DOI: 10.1144/geoenergy2025-057 ISSN: 2755-1725

Integrated geoscience–engineering–economic assessment of intermediate-deep geothermal heat pump systems in Hot Sedimentary Aquifers: a case study from Northern Ireland.

Simon P. Todd, Helen Doran, Huw Williams, Kevin Mallin, Alison Isherwood, Niall McCormack

Northern Ireland hosts extensive Permian–Mesozoic Warm–Hot Sedimentary Aquifers (HSA) including the Sherwood Sandstone Group, yet geothermal utilisation remains minimal. We present an integrated geoscience–engineering–economic assessment to show how the resource can be harnessed economically. Lithosphere heat-flow modelling calibrated to wells and depth surfaces yields temperature–depth maps to ∼2 km. Reservoir quality is constrained by core porosity–permeability trends, legacy drill-stem tests, and >100 shallow pump tests, accounting for diagenesis, fractures, and dyke/fault compartmentalisation. Coupled groundwater–heat simulations of doublets at ∼1 km evaluate sustainable flows (10–30 L s⁻¹) and thermal interference ( Δ T 10–20 °C). Techno-economics combine drilling cost estimates, industrial heat-pump (IHP) costs and performance, and O&M to derive levelised cost of heat (LCOH) and emissions estimates.

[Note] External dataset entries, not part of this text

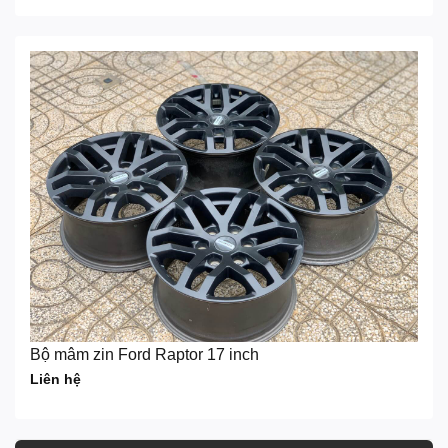
Bộ mâm zin Ford Raptor 17 inch
Liên hệ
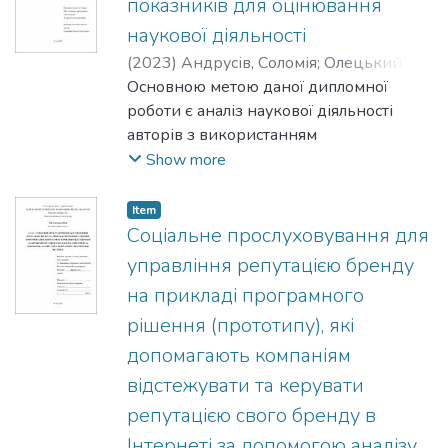
показників для оцінювання
програмному забезпеченні
наукової діяльності
(
2023
)
Андрусів, Соломія
;
Олецький,
Олексій
Основною метою даної дипломної
роботи є аналіз наукової діяльності
авторів з використанням
наукометричних показників та
Show more
визначенням основних
закономірностей на їх основі. У роботі
Item
використано такі основні метрики, як
Соціальне прослуховування для
індекс Хірша, кількість цитувань,
управління репутацією бренду
кількість робіт з кількістю цитувань
на прикладі програмного
більше 10 (індекс i10), імпакт-фактор та
рішення (прототипу), які
кількість публікацій. Крім того, будуть
проаналізовані основні метрики, які
допомагають компаніям
застосовуються в популярних наукових
відстежувати та керувати
журналах, їх класифікації та
репутацією свого бренду в
ефективність.
Інтернеті за допомогою аналізу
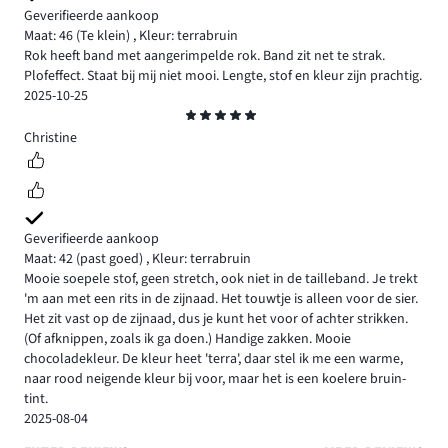
Geverifieerde aankoop
Maat: 46
(Te klein)
,
Kleur: terrabruin
Rok heeft band met aangerimpelde rok. Band zit net te strak.
Plofeffect. Staat bij mij niet mooi. Lengte, stof en kleur zijn prachtig.
2025-10-25
Beoordeling
5
Christine
Geverifieerde aankoop
Maat: 42
(past goed)
,
Kleur: terrabruin
Mooie soepele stof, geen stretch, ook niet in de tailleband. Je trekt
'm aan met een rits in de zijnaad. Het touwtje is alleen voor de sier.
Het zit vast op de zijnaad, dus je kunt het voor of achter strikken.
(Of afknippen, zoals ik ga doen.) Handige zakken. Mooie
chocoladekleur. De kleur heet 'terra', daar stel ik me een warme,
naar rood neigende kleur bij voor, maar het is een koelere bruin-
tint.
2025-08-04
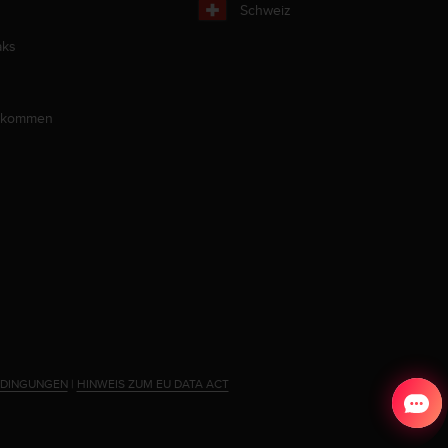
Schweiz
aks
llkommen
EDINGUNGEN
|
HINWEIS ZUM EU DATA ACT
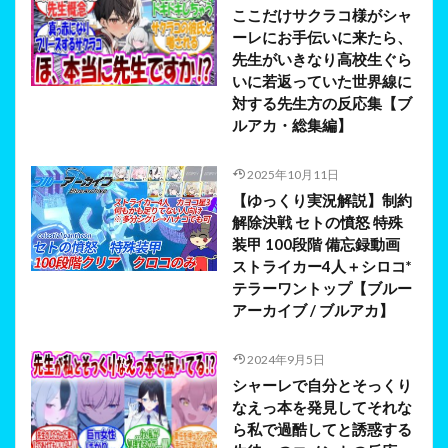
ここだけサクラコ様がシャ
ーレにお手伝いに来たら、
先生がいきなり高校生ぐら
いに若返っていた世界線に
対する先生方の反応集【ブ
ルアカ・総集編】
2025年10月11日
【ゆっくり実況解説】制約
解除決戦 セトの憤怒 特殊
装甲 100段階 備忘録動画
ストライカー4人＋シロコ*
テラーワントップ【ブルー
アーカイブ / ブルアカ】
2024年9月5日
シャーレで自分とそっくり
なえっ本を発見してそれな
ら私で過酷してと誘惑する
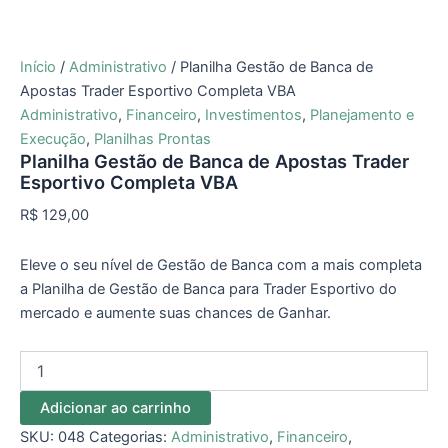
Início
/
Administrativo
/ Planilha Gestão de Banca de
Apostas Trader Esportivo Completa VBA
Administrativo
,
Financeiro
,
Investimentos
,
Planejamento e
Execução
,
Planilhas Prontas
Planilha Gestão de Banca de Apostas Trader
Esportivo Completa VBA
R$
129,00
Eleve o seu nível de Gestão de Banca com a mais completa
a Planilha de Gestão de Banca para Trader Esportivo do
mercado e aumente suas chances de Ganhar.
Adicionar ao carrinho
SKU:
048
Categorias:
Administrativo
,
Financeiro
,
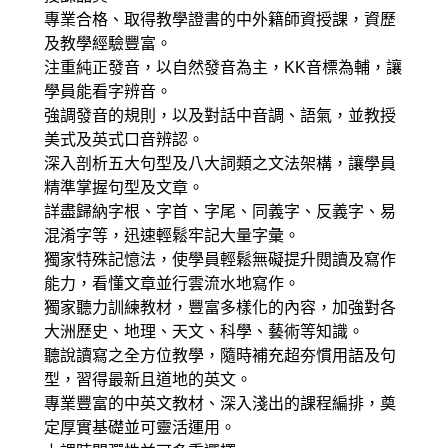
專業合格、取得教學證書的中外籍師資授課，資歷
及教學經驗豐富。
注重純正發音，以自然發音為主，KK音標為輔，讓
學員能看字辨音。
強調發音的規則，以及對話中音調、語氣，並教授
美式及英式口音辨認。
深入剖析五大句型及八大詞類之文法架構，讓學員
精準掌握句型及文章。
詳盡歸納字根、字首、字尾、同義字、反義字、易
混淆字等，迅速輕鬆牢記大量字彙。
獨家特殊記憶法，使學員輕鬆無礙提升閱讀及寫作
能力，看懂文章並行雲流水地寫作。
獨家聽力訓練教材，豐富多樣化的內容，加強對各
大洲歷史、地理、天文、科學、藝術等知識。
聽說讀寫之全方位教學，隨時補充超夯慣用語及句
型，習得最新且道地的英文。
專業豐富的中英文教材、深入淺出的課程編排，奠
定厚實基礎並可靈活運用。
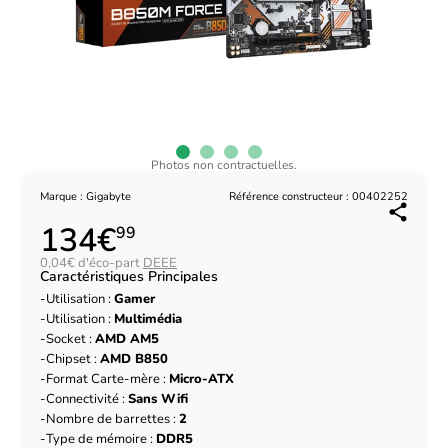
Photos non contractuelles.
Marque : Gigabyte
Référence constructeur : 00402252
134€
99
0,04€ d'éco-part
DEEE
Caractéristiques Principales
Utilisation :
Gamer
Utilisation :
Multimédia
Socket :
AMD AM5
Chipset :
AMD B850
Format Carte-mère :
Micro-ATX
Connectivité :
Sans Wifi
Nombre de barrettes :
2
Type de mémoire :
DDR5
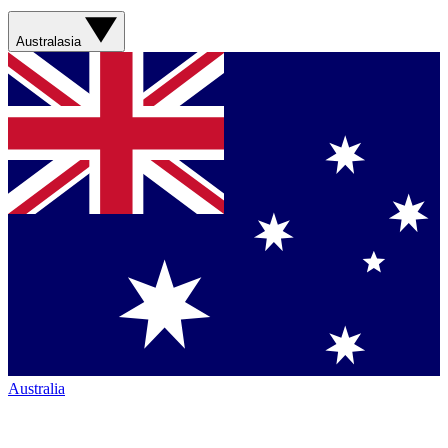
Australasia
Australia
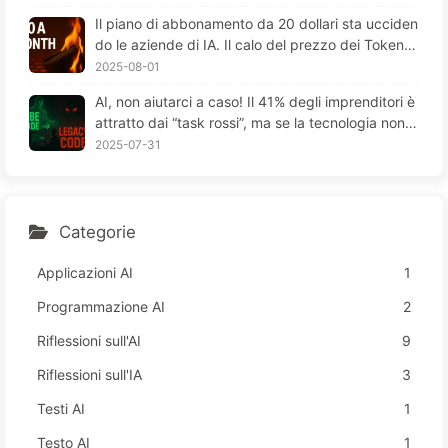
Il piano di abbonamento da 20 dollari sta ucciden
do le aziende di IA. Il calo del prezzo dei Token è
un'illusione; il vero costo dell'IA è la tua avidità - I
2025-08-01
mparare lentamente l'IA164
AI, non aiutarci a caso! Il 41% degli imprenditori è
attratto dai “task rossi”, ma se la tecnologia non f
unziona, i dipendenti soffrono di più—Impara lent
2025-07-31
amente l’AI 163
Categorie
Applicazioni AI
1
Programmazione AI
2
Riflessioni sull'AI
9
Riflessioni sull'IA
3
Testi AI
1
Testo AI
1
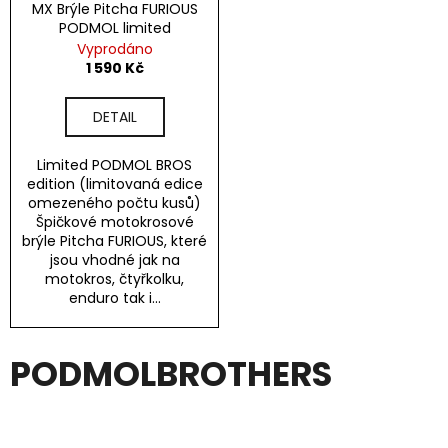
MX Brýle Pitcha FURIOUS
PODMOL limited
Vyprodáno
1 590 Kč
DETAIL
Limited PODMOL BROS
edition (limitovaná edice
omezeného počtu kusů)
Špičkové motokrosové
brýle Pitcha FURIOUS, které
jsou vhodné jak na
motokros, čtyřkolku,
enduro tak i...
PODMOLBROTHERS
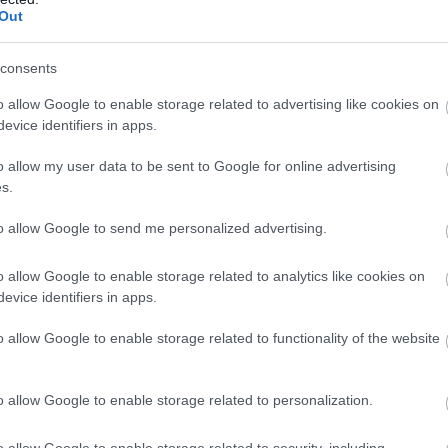
Kínai asztrológia: ez
Out
vár rád novemberben a
jegyed szerint
consents
o allow Google to enable storage related to advertising like cookies on
 a szerelem, illetve a vágy, hogy
evice identifiers in apps.
d el, mit veszíthetsz: ne hagyd el a
o allow my user data to be sent to Google for online advertising
s.
sak otthon tartsd kordában
to allow Google to send me personalized advertising.
ő izmaid edzésével fokozhatod
o allow Google to enable storage related to analytics like cookies on
evice identifiers in apps.
s megjegyzéseket tesz rád, légy
j ki véleményed, meggyőződésed és
o allow Google to enable storage related to functionality of the website
o allow Google to enable storage related to personalization.
o allow Google to enable storage related to security, including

An economic “Goldilocks zone” at ∼500–1500 m (25–65 °C) enables IHP lift to 70 °C with COP ∼5–8 (rising toward ∼14 at ∼74 °C), delivering ∼1.7–2.5 MW per doublet and ∼335–493 GWh over 25 years (90% utilisation). First-of-a-kind LCOH is ∼£61–£74/MWh, competitive with gas (∼£77/MWh), while emissions fall to ∼10–54 vs ∼214 kgCO₂e/MWh. Mapping against heat-network demand highlights multiple town-to-city scale opportunities for geothermal deployment, as well as local geological risks. Prioritising shallower, lower-risk pathfinders can de-risk and scale regional rollout. The integrated assessment methodology is transferable to other regions with comparable HSA resources, such as the onshore Permo-Triassic basins of England and similar settings in continental Europe and beyond.